Lorsqu’une émotion nous perturbe, en prenant le temps de l’accueillir et d’observer ce qui se passe en nous avec attention, tout se clarifie. En faisant cette pratique à chaque émotion, la clarté devient notre compagne et notre guide.  Ce qui nous met en souffrance, ce ne sont pas nos expériences, mais la façon dont nous les vivons. Tant que nous sommes dans la lutte, la résistance, le combat, nous sommes assujettis à la souffrance et cela ne nous permet pas de nous ouvrir et de lâcher prise. Lorsqu’une pensée apparaît ( peur, colère, désir, tristesse…) nous avons le pouvoir d’exercer un contrôle sur nos réactions et ainsi accepter ce que nous ne pouvons changer

Tout n’est-il pas dans la manière de prendre des « choses » et de les faire vivre?

 Le seul moyen d’être en paix avec soi-même, c’est d’accepter de ne pas pouvoir tout prévoir, de ne pouvoir se satisfaire de tout, de renoncer à nos pulsions et à notre besoin de maîtrise. Il est impossible de tout prévoir pour tout maîtriser, la vie vous démontrera toujours que ce qui arrive est ce que vous avez oublié de prévoir.  En acceptant la réalité telle qu’elle se présente, en se positionnant d'abord dans le présent , ne faire du passé qu'une référence et envisager l'avenir comme le progrès de notre présent nous sommes alors capables d' appréhender la vie dans l’accueil de tout ce qui nous arrive ; maladies, pertes d’êtres chers, séparations…Dans l'acceptation que tout est  relatif et soumis à fluctuation, que rien n’est jamais figé ni contrôlable ou maîtrisable mais est en mouvement perpétuel, nous avons acquis les bases du lâcher prise.
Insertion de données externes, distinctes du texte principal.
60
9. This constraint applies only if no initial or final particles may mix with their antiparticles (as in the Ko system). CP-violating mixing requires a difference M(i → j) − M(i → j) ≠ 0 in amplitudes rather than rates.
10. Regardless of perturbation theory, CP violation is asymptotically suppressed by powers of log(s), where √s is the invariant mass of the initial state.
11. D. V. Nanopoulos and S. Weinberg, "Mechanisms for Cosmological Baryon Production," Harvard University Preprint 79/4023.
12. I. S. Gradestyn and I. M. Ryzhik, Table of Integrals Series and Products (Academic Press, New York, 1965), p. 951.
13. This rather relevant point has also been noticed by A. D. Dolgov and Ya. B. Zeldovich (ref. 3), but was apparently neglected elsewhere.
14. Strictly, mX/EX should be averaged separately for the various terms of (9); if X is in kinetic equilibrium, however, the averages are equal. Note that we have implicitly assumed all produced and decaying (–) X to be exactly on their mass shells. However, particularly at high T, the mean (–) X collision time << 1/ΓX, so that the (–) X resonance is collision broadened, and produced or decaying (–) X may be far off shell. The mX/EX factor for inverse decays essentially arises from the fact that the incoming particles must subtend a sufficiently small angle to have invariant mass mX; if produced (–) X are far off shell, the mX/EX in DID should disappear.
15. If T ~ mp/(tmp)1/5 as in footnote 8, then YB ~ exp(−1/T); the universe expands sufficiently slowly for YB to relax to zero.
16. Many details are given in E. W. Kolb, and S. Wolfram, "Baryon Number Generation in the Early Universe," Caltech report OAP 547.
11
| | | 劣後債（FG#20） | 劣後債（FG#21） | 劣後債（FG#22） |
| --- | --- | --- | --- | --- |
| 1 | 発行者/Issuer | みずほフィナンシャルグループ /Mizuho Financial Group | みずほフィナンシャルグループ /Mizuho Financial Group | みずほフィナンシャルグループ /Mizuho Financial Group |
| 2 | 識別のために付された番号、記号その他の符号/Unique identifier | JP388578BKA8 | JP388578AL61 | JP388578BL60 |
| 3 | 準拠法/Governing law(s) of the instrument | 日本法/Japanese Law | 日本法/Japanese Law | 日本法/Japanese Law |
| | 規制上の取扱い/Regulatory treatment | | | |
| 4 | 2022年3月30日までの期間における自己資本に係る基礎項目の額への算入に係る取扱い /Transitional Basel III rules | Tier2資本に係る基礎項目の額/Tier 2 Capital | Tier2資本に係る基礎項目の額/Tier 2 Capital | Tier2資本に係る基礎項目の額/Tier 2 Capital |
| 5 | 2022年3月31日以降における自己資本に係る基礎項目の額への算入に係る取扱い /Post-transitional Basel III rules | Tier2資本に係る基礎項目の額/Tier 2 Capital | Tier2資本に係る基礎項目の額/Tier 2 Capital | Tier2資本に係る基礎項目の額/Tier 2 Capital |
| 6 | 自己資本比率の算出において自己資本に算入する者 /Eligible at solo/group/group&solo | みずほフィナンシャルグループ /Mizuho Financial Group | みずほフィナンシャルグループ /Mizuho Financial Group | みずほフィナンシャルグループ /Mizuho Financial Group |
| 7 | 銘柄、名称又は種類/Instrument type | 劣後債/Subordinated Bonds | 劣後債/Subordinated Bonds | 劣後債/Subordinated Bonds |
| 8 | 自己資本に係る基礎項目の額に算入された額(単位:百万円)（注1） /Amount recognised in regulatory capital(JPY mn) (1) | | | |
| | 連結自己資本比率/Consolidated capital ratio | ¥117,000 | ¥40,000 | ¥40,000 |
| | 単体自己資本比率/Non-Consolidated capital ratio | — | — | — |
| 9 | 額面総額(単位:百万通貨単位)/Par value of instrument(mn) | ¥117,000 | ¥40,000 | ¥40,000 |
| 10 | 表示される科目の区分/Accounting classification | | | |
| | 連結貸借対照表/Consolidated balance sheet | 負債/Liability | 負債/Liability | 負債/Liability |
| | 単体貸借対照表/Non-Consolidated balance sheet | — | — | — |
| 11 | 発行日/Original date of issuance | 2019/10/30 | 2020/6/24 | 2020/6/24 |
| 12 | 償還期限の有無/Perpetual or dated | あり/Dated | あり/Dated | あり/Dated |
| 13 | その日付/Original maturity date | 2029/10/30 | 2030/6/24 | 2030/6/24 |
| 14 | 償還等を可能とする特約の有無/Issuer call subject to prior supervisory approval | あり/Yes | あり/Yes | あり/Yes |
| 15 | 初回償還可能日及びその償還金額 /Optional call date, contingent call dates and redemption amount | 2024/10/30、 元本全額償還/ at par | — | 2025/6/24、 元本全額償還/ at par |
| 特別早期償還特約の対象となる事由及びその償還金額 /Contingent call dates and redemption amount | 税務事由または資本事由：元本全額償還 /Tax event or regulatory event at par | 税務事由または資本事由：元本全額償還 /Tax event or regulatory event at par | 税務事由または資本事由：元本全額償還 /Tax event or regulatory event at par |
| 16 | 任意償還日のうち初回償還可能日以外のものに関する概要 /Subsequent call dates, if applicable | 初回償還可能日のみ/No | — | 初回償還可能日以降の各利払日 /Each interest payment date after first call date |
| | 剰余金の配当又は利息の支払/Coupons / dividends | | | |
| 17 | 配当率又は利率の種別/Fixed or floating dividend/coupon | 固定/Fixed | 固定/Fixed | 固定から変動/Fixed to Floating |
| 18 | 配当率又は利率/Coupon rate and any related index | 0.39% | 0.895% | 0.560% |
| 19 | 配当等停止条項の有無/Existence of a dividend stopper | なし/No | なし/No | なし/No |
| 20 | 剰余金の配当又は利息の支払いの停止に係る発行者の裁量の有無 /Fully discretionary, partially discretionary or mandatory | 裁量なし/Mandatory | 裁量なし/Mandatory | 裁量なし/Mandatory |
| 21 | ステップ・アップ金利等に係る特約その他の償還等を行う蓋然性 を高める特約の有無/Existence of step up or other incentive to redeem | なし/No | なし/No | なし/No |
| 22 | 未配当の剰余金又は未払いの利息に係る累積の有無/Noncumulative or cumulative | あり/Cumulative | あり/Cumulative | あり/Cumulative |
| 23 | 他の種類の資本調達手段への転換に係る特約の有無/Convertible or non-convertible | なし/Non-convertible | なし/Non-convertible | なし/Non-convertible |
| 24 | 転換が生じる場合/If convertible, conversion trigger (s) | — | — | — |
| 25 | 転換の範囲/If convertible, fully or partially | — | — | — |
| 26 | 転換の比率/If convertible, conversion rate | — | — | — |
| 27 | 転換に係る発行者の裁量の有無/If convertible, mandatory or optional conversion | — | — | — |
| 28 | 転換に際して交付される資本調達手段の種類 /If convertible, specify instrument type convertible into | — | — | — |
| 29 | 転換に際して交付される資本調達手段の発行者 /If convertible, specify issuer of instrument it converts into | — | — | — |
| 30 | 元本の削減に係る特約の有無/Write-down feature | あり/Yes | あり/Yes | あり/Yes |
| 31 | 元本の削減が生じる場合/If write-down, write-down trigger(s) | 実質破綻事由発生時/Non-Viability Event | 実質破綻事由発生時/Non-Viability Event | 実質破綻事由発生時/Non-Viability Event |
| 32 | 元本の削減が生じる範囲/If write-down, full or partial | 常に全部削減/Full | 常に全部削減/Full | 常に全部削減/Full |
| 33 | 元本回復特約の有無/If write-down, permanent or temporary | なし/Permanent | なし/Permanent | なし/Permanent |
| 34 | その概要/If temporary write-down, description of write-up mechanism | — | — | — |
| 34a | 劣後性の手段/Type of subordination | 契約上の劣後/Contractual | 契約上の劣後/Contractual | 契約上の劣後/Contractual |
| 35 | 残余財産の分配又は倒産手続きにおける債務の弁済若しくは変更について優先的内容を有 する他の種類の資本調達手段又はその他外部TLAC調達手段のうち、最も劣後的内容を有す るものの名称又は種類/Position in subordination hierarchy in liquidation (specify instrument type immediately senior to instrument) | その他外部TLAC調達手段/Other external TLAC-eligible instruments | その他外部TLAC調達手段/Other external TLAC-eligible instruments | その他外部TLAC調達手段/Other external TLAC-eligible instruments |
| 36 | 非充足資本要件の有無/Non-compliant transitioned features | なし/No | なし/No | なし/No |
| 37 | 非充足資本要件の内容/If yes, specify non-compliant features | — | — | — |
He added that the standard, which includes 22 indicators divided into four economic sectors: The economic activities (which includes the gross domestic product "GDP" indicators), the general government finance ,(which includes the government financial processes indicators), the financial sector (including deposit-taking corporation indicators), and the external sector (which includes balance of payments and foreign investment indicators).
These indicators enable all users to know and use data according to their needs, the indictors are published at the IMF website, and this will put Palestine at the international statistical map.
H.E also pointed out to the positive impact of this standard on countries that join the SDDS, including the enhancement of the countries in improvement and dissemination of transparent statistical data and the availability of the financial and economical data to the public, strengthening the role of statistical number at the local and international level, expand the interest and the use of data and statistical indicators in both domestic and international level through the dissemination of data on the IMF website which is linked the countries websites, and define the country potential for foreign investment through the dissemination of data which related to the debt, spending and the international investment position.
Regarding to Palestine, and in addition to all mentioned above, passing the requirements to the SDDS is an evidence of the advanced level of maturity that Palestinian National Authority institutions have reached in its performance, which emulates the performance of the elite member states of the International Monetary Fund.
Si l’on accepte que nous sommes soumis à la loi des causes à effets, l’accueil de ce qui nous est agréable ou désagréable quelles que soient les situations ou circonstances rencontrées, nous permet de mieux les vivre, de relativiser et peut être même de mieux nous éveiller à nous-mêmes.

Pour vivre dans la sérénité n’avons-nous pas à nous engager dans cette voie d’éveil, celle d’apprendre à renoncer à l’ignorance pour construire un avenir meilleur et renoncer à nos pulsions malsaines (haine, jalousie, possessivité… ) qui ne font qu’empoissonner notre vie ? Renoncer ne serait-il pas retrouver l'état naturel de l'humain?

 Nguyen, poète vietnamien : « Le renoncement est la racine de la joie, les passions sont les chaînes des souffrances »,

 

3 commentaires

#1 jeudi 14 février 2019 @ 10:45 Salazar Maupas a dit :

Quel article incroyable, un grand merci pour le job qui demande de l’investissement

#2 jeudi 13 décembre 2018 @ 07:48 Clara Noue a dit :

Je vous applaudie pour votre immense travail

#3 mercredi 24 septembre 2014 @ 15:43 benjamin dumas a dit :

Je trouve ça bien d'aborder ce sujet, pour l'instant les textes sérieux sur ce thème se font désirer...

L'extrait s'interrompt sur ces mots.